インフラ整備と同時に急がれるのは、デジタル教材などのソフトウエア面の充実やICTを使いこなせる教師を育てる指導体制だ。コロナ対応に忙殺される教師にとって、デジタル教材の活用は負担となっている。
その一環として、政府は緊急時においても生徒の学びを保障する学習オンラインシステムの構築や、その入り口となる「学習eポータル」の仕様化などを打ち出している。
これに呼応して、ICTベンダーや教材業者が動きだしている。NECやNTTコミュニケーションズなどはいち早く教育クラウドを提供。教科書販売の日教販(東京都文京区)は、既存の学習教材とデジタル教材をそろえ、「紙とデジタルで分け隔てなく提供できるようにする」という。

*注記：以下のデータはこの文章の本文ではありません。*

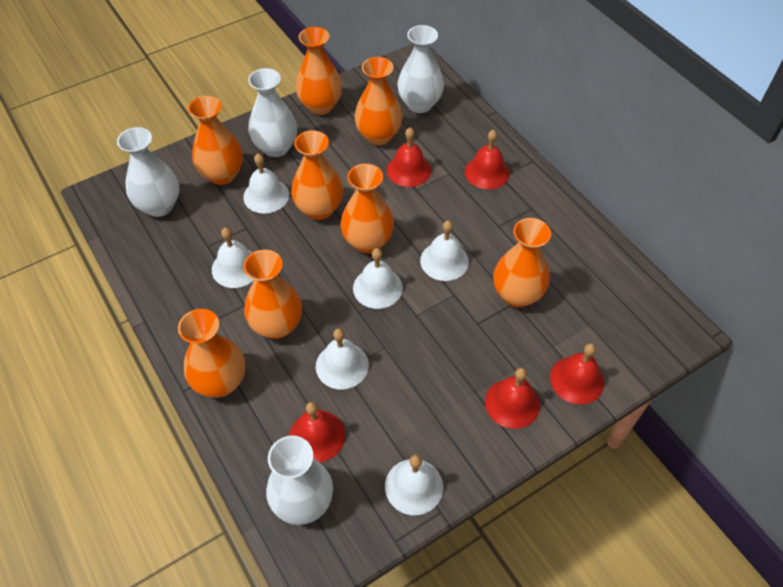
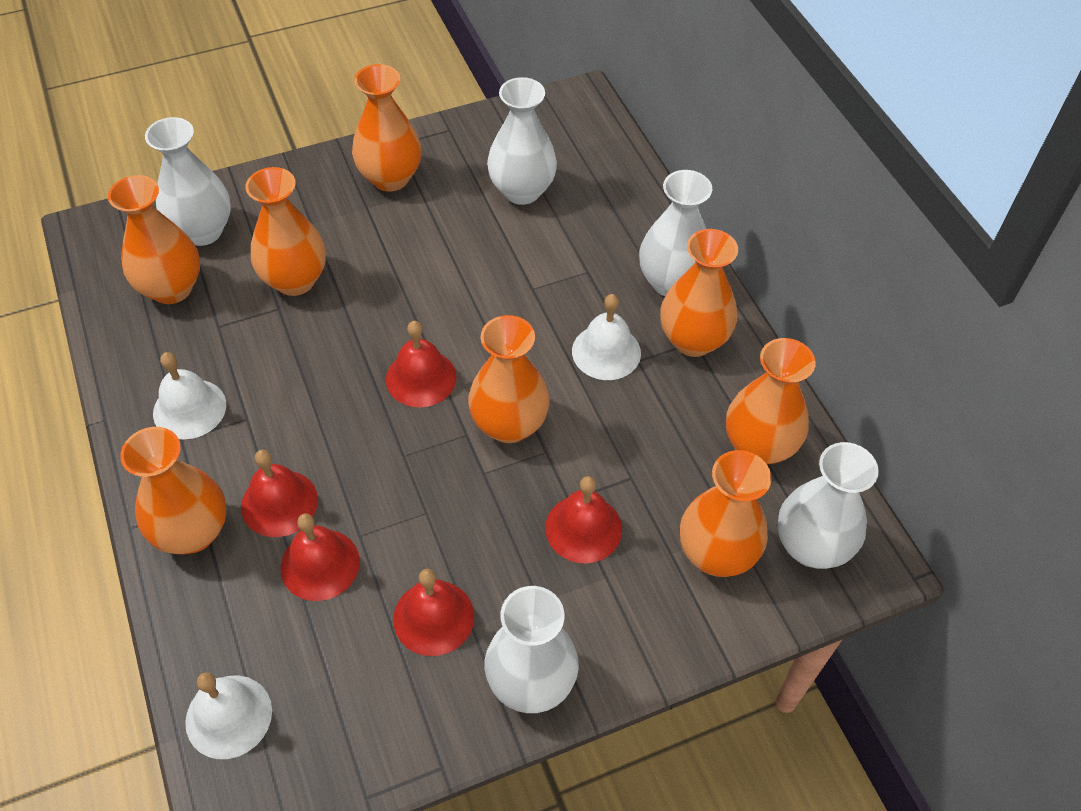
white bell: 6 -> 3
white vase: 4 -> 5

GIGAスクール構想では授業の準備や成績処理などの負担軽減に向けて、校務のクラウド化も推奨している。将来的には教師の働き方改革という観点での相乗効果も大きい。
教育のデジタル化の進展に伴って、地域格差や教育機会の平等などのさまざまな問題が浮かび上がってくるのは必至だ。一朝一夕には解決しないが、教育のデジタル化の先にある日本の未来を見据え、産学官の知恵を結集してGIGAスクール構想の推進を加速すべきだ。